Here's a variation on your posted solution that may work. Maybe there's a better way to solve this problem -- or maybe even avoid it all together by setting an environment variable that tells the DLL to skip installing a handler. Hopefully this helps until you find a better way.

Both the time module (lines 868-876) and _multiprocessing module (lines 312-321) call SetConsoleCtrlHandler. In the case of the time module, its console control handler sets a Windows event, hInterruptEvent. For the main thread, time.sleep waits on this event via WaitForSingleObject(hInterruptEvent, ul_millis), where ul_millis is the number of milliseconds to sleep unless interrupted by Ctrl+C. Since the handler that you've installed returns True, the time module's handler never gets called to set hInterruptEvent, which means sleep cannot be interrupted.

I tried using imp.init_builtin('time') to reinitialize the time module, but apparently SetConsoleCtrlHandler ignores the 2nd call. It seems the handler has to be removed and then reinserted. Unfortunately, the time module doesn't export a function for that. So, as a kludge, just make sure you import the time module after you install your handler. Since importing scipy also imports time, you need to pre-load libifcoremd.dll using ctypes to get the handlers in the right order. Finally, add a call to thread.interrupt_main to make sure Python's SIGINT handler gets called[1].

For example:

import os
import imp
import ctypes
import thread
import win32api

# Load the DLL manually to ensure its handler gets
# set before our handler.
basepath = imp.find_module('numpy')[1]
ctypes.CDLL(os.path.join(basepath, 'core', 'libmmd.dll'))
ctypes.CDLL(os.path.join(basepath, 'core', 'libifcoremd.dll'))

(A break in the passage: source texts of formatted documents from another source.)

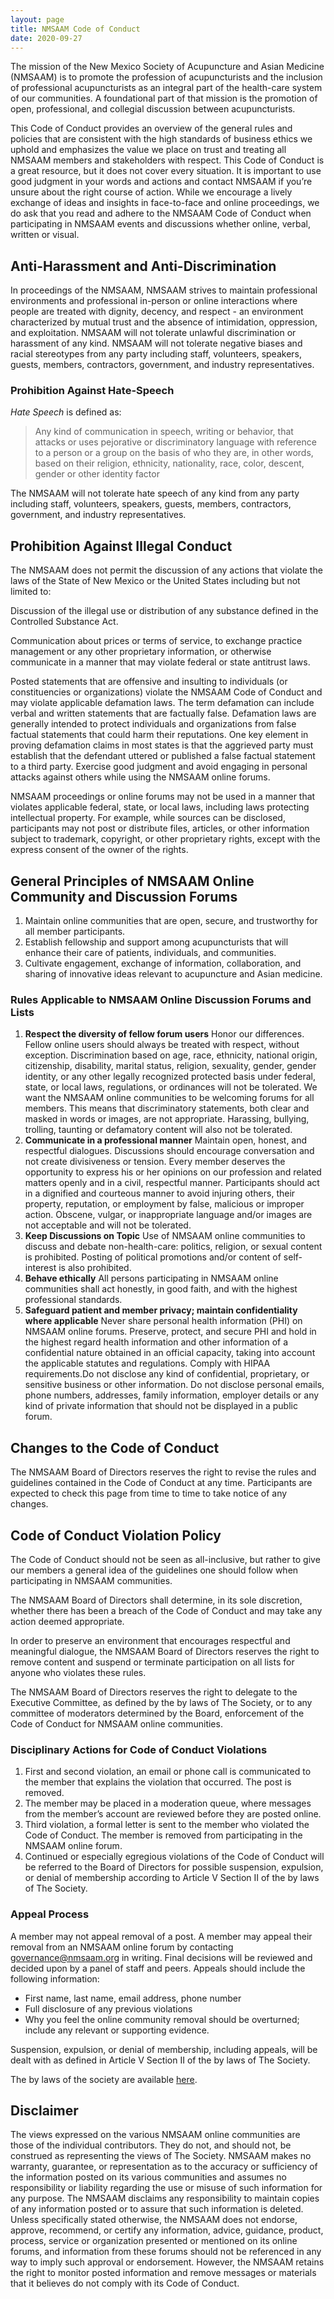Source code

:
 ```yaml
---
layout: page
title: NMSAAM Code of Conduct
date: 2020-09-27
---
```


The mission of the New Mexico Society of Acupuncture and Asian
Medicine (NMSAAM) is to promote the profession of acupuncturists and
the inclusion of professional acupuncturists as an integral part of
the health-care system of our communities. A foundational part of that
mission is the promotion of open, professional, and collegial
discussion between acupuncturists.

This Code of Conduct provides an overview of the general rules and
policies that are consistent with the high standards of business
ethics we uphold and emphasizes the value we place on trust and
treating all NMSAAM members and stakeholders with respect. This Code
of Conduct is a great resource, but it does not cover every
situation. It is important to use good judgment in your words and
actions and contact NMSAAM if you’re unsure about the right course of
action. While we encourage a lively exchange of ideas and insights in
face-to-face and online proceedings, we do ask that you read and
adhere to the NMSAAM Code of Conduct when participating in NMSAAM
events and discussions whether online, verbal, written or visual.

## Anti-Harassment and Anti-Discrimination 

In proceedings of the NMSAAM, NMSAAM strives to maintain professional
environments and professional in-person or online interactions where
people are treated with dignity, decency, and respect - an environment
characterized by mutual trust and the absence of intimidation,
oppression, and exploitation. NMSAAM will not tolerate unlawful
discrimination or harassment of any kind. NMSAAM will not tolerate
negative biases and racial stereotypes from any party including staff,
volunteers, speakers, guests, members, contractors, government, and
industry representatives.

### Prohibition Against Hate-Speech

*Hate Speech* is defined as: 

> Any kind of communication in speech, writing or behavior, that
> attacks or uses pejorative or discriminatory language with reference
> to a person or a group on the basis of who they are, in other words,
> based on their religion, ethnicity, nationality, race, color,
> descent, gender or other identity factor

The NMSAAM will not tolerate hate speech of any kind from any party
including staff, volunteers, speakers, guests, members, contractors,
government, and industry representatives.

## Prohibition Against Illegal Conduct

The NMSAAM does not permit the discussion of any actions that violate
the laws of the State of New Mexico or the United States including but
not limited to: 

Discussion of the illegal use or distribution of any substance defined
in the Controlled Substance Act.

Communication about prices or terms of service, to exchange practice
management or any other proprietary information, or otherwise
communicate in a manner that may violate federal or state antitrust
laws.

Posted statements that are offensive and insulting to individuals (or
constituencies or organizations) violate the NMSAAM Code of Conduct
and may violate applicable defamation laws. The term defamation can
include verbal and written statements that are factually
false. Defamation laws are generally intended to protect individuals
and organizations from false factual statements that could harm their
reputations. One key element in proving defamation claims in most
states is that the aggrieved party must establish that the defendant
uttered or published a false factual statement to a third
party. Exercise good judgment and avoid engaging in personal attacks
against others while using the NMSAAM online forums.

NMSAAM proceedings or online forums may not be used in a manner that
violates applicable federal, state, or local laws, including laws
protecting intellectual property. For example, while sources can be
disclosed, participants may not post or distribute files, articles, or
other information subject to trademark, copyright, or other
proprietary rights, except with the express consent of the owner of
the rights.

## General Principles of NMSAAM Online Community and Discussion Forums

1. Maintain online communities that are open, secure, and trustworthy
   for all member participants.
2. Establish fellowship and support among acupuncturists that will
   enhance their care of patients, individuals, and communities. 
3. Cultivate engagement, exchange of information, collaboration, and
   sharing of innovative ideas relevant to acupuncture and Asian
   medicine.

### Rules Applicable to NMSAAM Online Discussion Forums and Lists

1. **Respect the diversity of fellow forum users**
   Honor our differences. Fellow online users should always be treated
   with respect, without exception. Discrimination based on age, race,
   ethnicity, national origin, citizenship, disability, marital
   status, religion, sexuality, gender, gender identity, or any other
   legally recognized protected basis under federal, state, or local
   laws, regulations, or ordinances will not be tolerated. We want the
   NMSAAM online communities to be welcoming forums for all
   members. This means that discriminatory statements, both clear and
   masked in words or images, are not appropriate. Harassing,
   bullying, trolling, taunting or defamatory content will also not be
   tolerated.
2. **Communicate in a professional manner**
   Maintain open, honest, and respectful dialogues. Discussions should
   encourage conversation and not create divisiveness or
   tension. Every member deserves the opportunity to express his or
   her opinions on our profession and related matters openly and in a
   civil, respectful manner. Participants should act in a dignified
   and courteous manner to avoid injuring others, their property,
   reputation, or employment by false, malicious or improper
   action. Obscene, vulgar, or inappropriate language and/or images
   are not acceptable and will not be tolerated.
3. **Keep Discussions on Topic** 
   Use of NMSAAM online communities to discuss and debate
   non-health-care: politics, religion, or sexual content is
   prohibited. Posting of political promotions and/or content of
   self-interest is also prohibited.
4. **Behave ethically**
   All persons participating in NMSAAM online communities shall act
   honestly, in good faith, and with the highest professional
   standards. 
5. **Safeguard patient and member privacy; maintain confidentiality
   where applicable**
   Never share personal health information (PHI) on NMSAAM online
   forums. Preserve, protect, and secure PHI and hold in the highest
   regard health information and other information of a confidential
   nature obtained in an official capacity, taking into account the
   applicable statutes and regulations. Comply with HIPAA
   requirements.Do not disclose any kind of confidential, proprietary,
   or sensitive business or other information. Do not disclose
   personal emails, phone numbers, addresses, family information,
   employer details or any kind of private information that should not
   be displayed in a public forum.
   
## Changes to the Code of Conduct

The NMSAAM Board of Directors reserves the right to revise the rules
and guidelines contained in the Code of Conduct at any
time. Participants are expected to check this page from time to time
to take notice of any changes.

## Code of Conduct Violation Policy

The Code of Conduct should not be seen as all-inclusive, but rather to
give our members a general idea of the guidelines one should follow
when participating in NMSAAM communities.

The NMSAAM Board of Directors shall determine, in its sole discretion,
whether there has been a breach of the Code of Conduct and may take
any action deemed appropriate. 

In order to preserve an environment that encourages respectful and
meaningful dialogue, the NMSAAM Board of Directors reserves the right
to remove content and suspend or terminate participation on all lists
for anyone who violates these rules.

The NMSAAM Board of Directors reserves the right to delegate to the
Executive Committee, as defined by the by laws of The Society, or to
any committee of moderators determined by the Board, enforcement of
the Code of Conduct for NMSAAM online communities. 

### Disciplinary Actions for Code of Conduct Violations

1. First and second violation, an email or phone call is communicated
   to the member that explains the violation that occurred. The post
   is removed.
2. The member may be placed in a moderation queue, where messages from
   the member’s account are reviewed before they are posted online.
3. Third violation, a formal letter is sent to the member who violated
   the Code of Conduct. The member is removed from participating in
   the NMSAAM online forum. 
4. Continued or especially egregious violations of the Code of Conduct
   will be referred to the Board of Directors for possible suspension,
   expulsion, or denial of membership according to Article V Section II
   of the by laws of The Society. 
   
### Appeal Process

A member may not appeal removal of a post. A member may appeal their
removal from an NMSAAM online forum by contacting
governance@nmsaam.org in writing. Final decisions will be reviewed and
decided upon by a panel of staff and peers. Appeals should include the
following information:

* First name, last name, email address, phone number
* Full disclosure of any previous violations
* Why you feel the online community removal should be overturned;
  include any relevant or supporting evidence.

Suspension, expulsion, or denial of membership, including appeals,
will be dealt with as defined in Article V Section II of the by laws
of The Society. 

The by laws of the society are available
[here](https://nmsaamgov.github.io/by_laws.html).

## Disclaimer

The views expressed on the various NMSAAM online communities are those
of the individual contributors. They do not, and should not, be
construed as representing the views of The Society. NMSAAM makes no
warranty, guarantee, or representation as to the accuracy or
sufficiency of the information posted on its various communities and
assumes no responsibility or liability regarding the use or misuse of
such information for any purpose. The NMSAAM disclaims any
responsibility to maintain copies of any information posted or to
assure that such information is deleted. Unless specifically stated
otherwise, the NMSAAM does not endorse, approve, recommend, or certify
any information, advice, guidance, product, process, service or
organization presented or mentioned on its online forums, and
information from these forums should not be referenced in any way to
imply such approval or endorsement. However, the NMSAAM retains the
right to monitor posted information and remove messages or materials
that it believes do not comply with its Code of Conduct.
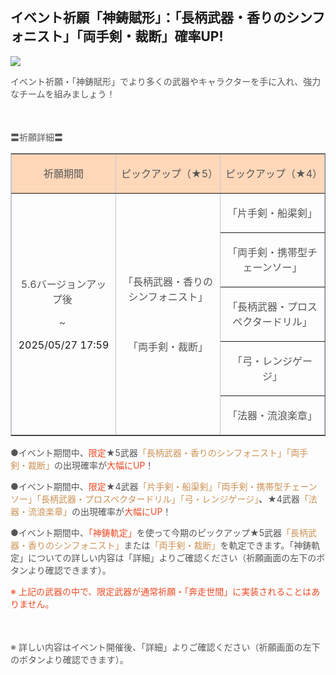 ## イベント祈願「神鋳賦形」：「長柄武器・香りのシンフォニスト」「両手剣・裁断」確率UP!
<img src="https://sdk.hoyoverse.com/upload/ann/2025/04/22/2f742ed618658eeb5688ab2bb7c502df_5599901880917902763.png">
<p style="white-space: pre-wrap; text-align: left;"><span style="color:rgba(85,85,85,1)">イベント祈願・「神鋳賦形」でより多くの武器やキャラクターを手に入れ、強力なチームを組みましょう！</span></p><p style="white-space: pre-wrap; min-height: 1.5em; text-align: left;"><span style="color:rgba(85,85,85,1)"> </span></p><p style="white-space: pre-wrap; text-align: left;"><span style="color:rgba(85,85,85,1)">〓祈願詳細〓</span></p><div class="table-wrapper"><table style="border-color:rgb(193, 199, 208);width:100%;border-collapse:collapse;" class="" border="1" cellspacing="0"><colgroup><col style="width: 32.129725652870746%;"><col style="width: 32.129725652870746%;"><col style="width: 32.129725652870746%;"></colgroup><tbody><tr><td data-colwidth="213" style="background-color: rgb(255, 215, 185);"><p style="white-space: pre-wrap; text-align: center;"><span style="color:rgba(85,85,85,1)">祈願期間</span></p></td><td data-colwidth="213" style="background-color: rgb(255, 215, 185);"><p style="white-space: pre-wrap; text-align: center;"><span style="color:rgba(85,85,85,1)">ピックアップ（★5）</span></p></td><td data-colwidth="213" style="background-color: rgb(255, 215, 185);"><p style="white-space: pre-wrap; text-align: center;"><span style="color:rgba(85,85,85,1)">ピックアップ（★4）</span></p></td></tr><tr><td rowspan="5" data-colwidth="213"><p style="white-space: pre-wrap; text-align: center;"><span style="color:rgba(85,85,85,1)">5.6バージョンアップ後 </span></p><p style="white-space: pre-wrap; text-align: center;"><span style="color:rgba(85,85,85,1)">~ </span></p><p style="white-space: pre-wrap; text-align: center;"><t class="t_lc" contenteditable="false">2025/05/27 17:59</t></p></td><td rowspan="5" data-colwidth="213"><p style="white-space: pre-wrap; text-align: center;"><span style="color:rgba(85,85,85,1)">「長柄武器・香りのシンフォニスト」</span></p><p style="white-space: pre-wrap; min-height: 1.5em; text-align: center;"></p><p style="white-space: pre-wrap; text-align: center;"><span style="color:rgba(85,85,85,1)">「両手剣・裁断」</span></p></td><td data-colwidth="213"><p style="white-space: pre-wrap; text-align: center;"><span style="color:rgba(85,85,85,1)">「片手剣・船渠剣」</span></p></td></tr><tr><td data-colwidth="213"><p style="white-space: pre-wrap; text-align: center;"><span style="color:rgba(85,85,85,1)">「両手剣・携帯型チェーンソー」</span></p></td></tr><tr><td data-colwidth="213"><p style="white-space: pre-wrap; text-align: center;"><span style="color:rgba(85,85,85,1)">「長柄武器・プロスペクタードリル」</span></p></td></tr><tr><td data-colwidth="213"><p style="white-space: pre-wrap; text-align: center;"><span style="color:rgba(85,85,85,1)">「弓・レンジゲージ」</span></p></td></tr><tr><td data-colwidth="213"><p style="white-space: pre-wrap; text-align: center;"><span style="color:rgba(85,85,85,1)">「法器・流浪楽章」</span></p></td></tr></tbody></table></div><p style="white-space: pre-wrap; text-align: left;"><span style="color:rgba(85,85,85,1)">●イベント期間中、</span><span style="color:rgba(236,73,35,1)">限定</span><span style="color:rgba(85,85,85,1)">★5武器</span><span style="color:rgba(204,146,85,1)">「長柄武器・香りのシンフォニスト」「両手剣・裁断」</span><span style="color:rgba(85,85,85,1)">の出現確率が</span><span style="color:rgba(236,73,35,1)">大幅にUP</span><span style="color:rgba(85,85,85,1)">！</span></p><p style="white-space: pre-wrap; text-align: left;"><span style="color:rgba(85,85,85,1)">●イベント期間中、</span><span style="color:rgba(236,73,35,1)">限定</span><span style="color:rgba(85,85,85,1)">★4武器</span><span style="color:rgba(204,146,85,1)">「片手剣・船渠剣」「両手剣・携帯型チェーンソー」「長柄武器・プロスペクタードリル」「弓・レンジゲージ」</span><span style="color:rgba(28,32,35,1)">、</span><span style="color:rgba(85,85,85,1)">★4武器</span><span style="color:rgba(204,146,85,1)">「法器・流浪楽章」</span><span style="color:rgba(85,85,85,1)">の出現確率が</span><span style="color:rgba(236,73,35,1)">大幅にUP</span><span style="color:rgba(85,85,85,1)">！</span></p><p style="white-space: pre-wrap; text-align: left;"><span style="color:rgba(85,85,85,1)">●イベント期間中、</span><span style="color:rgba(236,73,35,1)">「神鋳軌定」</span><span style="color:rgba(85,85,85,1)">を使って今期のピックアップ★5武器</span><span style="color:rgba(204,146,85,1)">「長柄武器・香りのシンフォニスト」</span><span style="color:rgba(85,85,85,1)">または</span><span style="color:rgba(204,146,85,1)">「両手剣・裁断」</span><span style="color:rgba(85,85,85,1)">を軌定できます。「神鋳軌定」についての詳しい内容は「詳細」よりご確認ください（祈願画面の左下のボタンより確認できます）。</span></p><p style="white-space: pre-wrap; text-align: left;"><span style="color:rgba(236,73,35,1)">※ 上記の武器の中で、限定武器が通常祈願・「奔走世間」に実装されることはありません。</span></p><p style="white-space: pre-wrap; min-height: 1.5em; text-align: left;"></p><p style="white-space: pre-wrap; text-align: left;"><span style="color:rgba(85,85,85,1)">※ 詳しい内容はイベント開催後、「詳細」よりご確認ください（祈願画面の左下のボタンより確認できます）。</span></p>
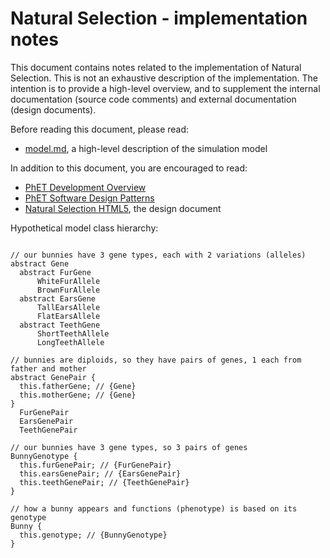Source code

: # Natural Selection - implementation notes

This document contains notes related to the implementation of Natural Selection. 
This is not an exhaustive description of the implementation.  The intention is 
to provide a high-level overview, and to supplement the internal documentation 
(source code comments) and external documentation (design documents).  

Before reading this document, please read:
* [model.md](https://github.com/phetsims/natural-selection/blob/master/doc/model.md), a high-level description of the simulation model

In addition to this document, you are encouraged to read: 
* [PhET Development Overview](https://github.com/phetsims/phet-info/blob/master/doc/phet-development-overview.md)  
* [PhET Software Design Patterns](https://github.com/phetsims/phet-info/blob/master/doc/phet-software-design-patterns.md)
* [Natural Selection HTML5](https://docs.google.com/document/d/16C5TPL9LfK7JgYbo_NOP80FM5kOvCx2tMkvsZH4leQU/edit#), the design document


Hypothetical model class hierarchy:
```  

// our bunnies have 3 gene types, each with 2 variations (alleles)
abstract Gene
  abstract FurGene
      WhiteFurAllele
      BrownFurAllele
  abstract EarsGene
      TallEarsAllele
      FlatEarsAllele
  abstract TeethGene
      ShortTeethAllele
      LongTeethAllele
        
// bunnies are diploids, so they have pairs of genes, 1 each from father and mother
abstract GenePair { 
  this.fatherGene; // {Gene} 
  this.motherGene; // {Gene}
}
  FurGenePair 
  EarsGenePair
  TeethGenePair
        
// our bunnies have 3 gene types, so 3 pairs of genes
BunnyGenotype {
  this.furGenePair; // {FurGenePair}
  this.earsGenePair; // {EarsGenePair}
  this.teethGenePair; // {TeethGenePair}
}

// how a bunny appears and functions (phenotype) is based on its genotype
Bunny {
  this.genotype; // {BunnyGenotype}
} 
```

# Now set our handler for CTRL_C_EVENT. Other control event 
# types will chain to the next handler.
def handler(dwCtrlType, hook_sigint=thread.interrupt_main):
    if dwCtrlType == 0: # CTRL_C_EVENT
        return 1 # don't chain to the next handler
    return 0 # chain to the next handler

win32api.SetConsoleCtrlHandler(handler, 1)

>>> import time
>>> from scipy import stats
>>> time.sleep(10)
Traceback (most recent call last):
  File "<stdin>", line 1, in <module>

[1] interrupt_main calls PyErr_SetInterrupt. This trips Handlers[SIGINT] and calls Py_AddPendingCall to add checksignals_witharg. In turn this calls PyErr_CheckSignals. Since Handlers[SIGINT] is tripped, this calls Handlers[SIGINT].func. Finally, if func is signal.default_int_handler, you'll get a KeyboardInterrupt exception.